Data Science Asked on December 8, 2020

My understanding in Unsupervised Learning is that — when you want a computer to learn on its own by examining a large dataset. The goal is to establish some form of cluster or association-based grouping of data from the given input aka "Find patterns – known/unknown"

So my question is – "Now what do we do with it?" – e.g. I have now identified a pattern using Unsupervised Learning. Do I now look for Supervised Learning to empower my Data Insights work? Or, do I make decision as a human/team/committee to do certain things based on those?

2 Answers

You can do both, meaning

a) look for Supervised Learning to empower my Data Insights

b) make decision as a human/team/committee to do certain things based on those

What does that mean?

in the case of a) you can think of unsupervised learning as representation learning-meaning you learn the best quantitve represenation of your data, and than right at the end, i.e. for example last layer you add an output neuron to produce binary classification. Than you retrain (you need labels for this obviously) your "unsupervised learning network" to adjust it to make classification

b) You analyse the clusters of the unsupervised task for example. Where you build a system to order the input data into these clusters and you can analyse the relationships (this would not require labels, and this is obviously just one example of unsupervised approach)
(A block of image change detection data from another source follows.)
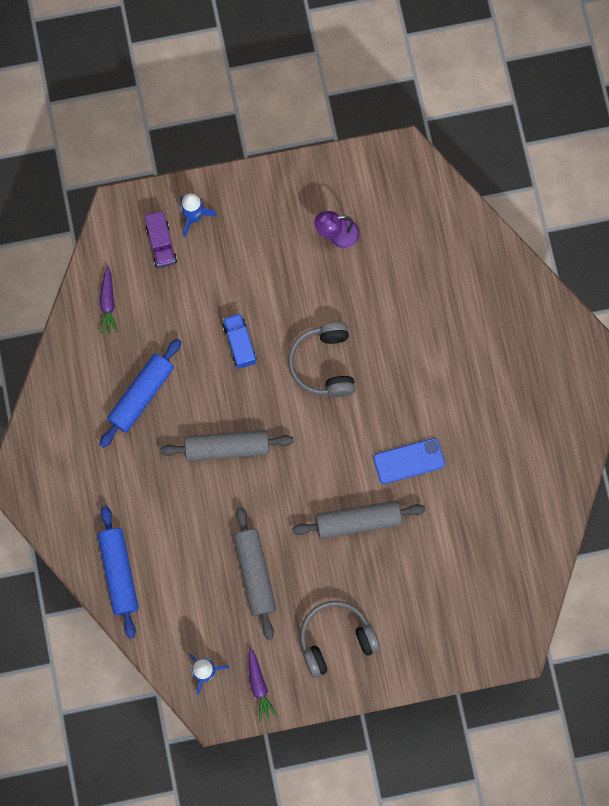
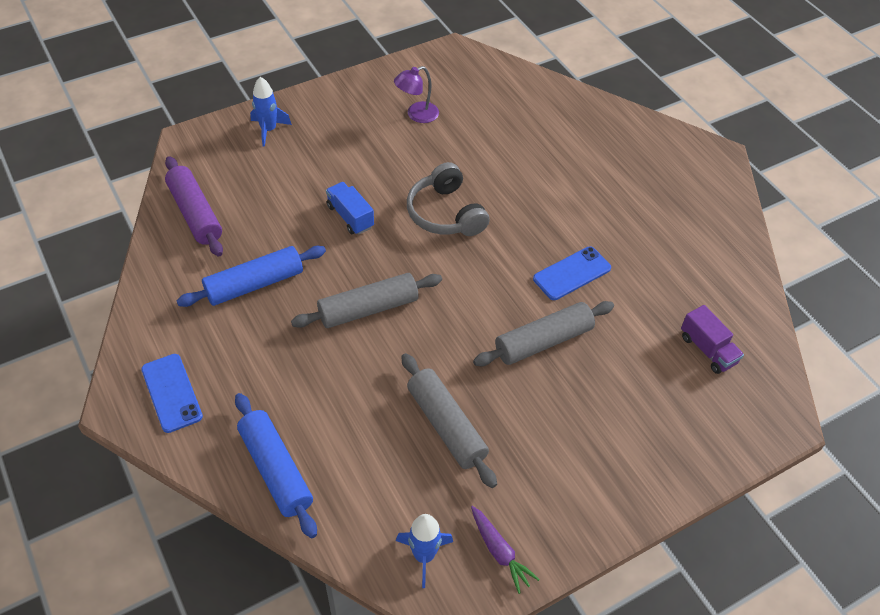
camera: 20 degrees left, 25 degrees down
blue rolling pin [99,339,181,448] -> blue rolling pin turned 45 degrees clockwise [177,246,326,307]
purple carrot [100,266,118,334] -> purple rolling pin [165,156,223,256]
purple truck [144,211,177,268] -> purple truck moved to [681,305,744,374]
grey headphones [300,601,380,678] -> none
none -> blue phone [141,354,203,433]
Answered by Noah Weber on December 8, 2020

Unsupervised Learning is a collection of tools and you can use those tools for many purposes.

Sometime, it's just for data visualisation / data exploration (see UMAP for example), to better understand the problem and get the idea how to tackle it. Sometimes it will lead to business decision like building processes for a specific cluster or building submodels for specific clusters.

Sometime it helps deal with sub-problems of data-science, like outliers identification (see Hdbscan or isolation forests for example). What to do with those outliers depends on your business case.

Sometimes it helps define intermediate 'targets' to perform semi-supervised or supervised learning, like using some self-organisaed map, identify a cluster and use that cluster as a target. It help when you are not sure you have identified all your positive targets or when you don't wnat to label everything.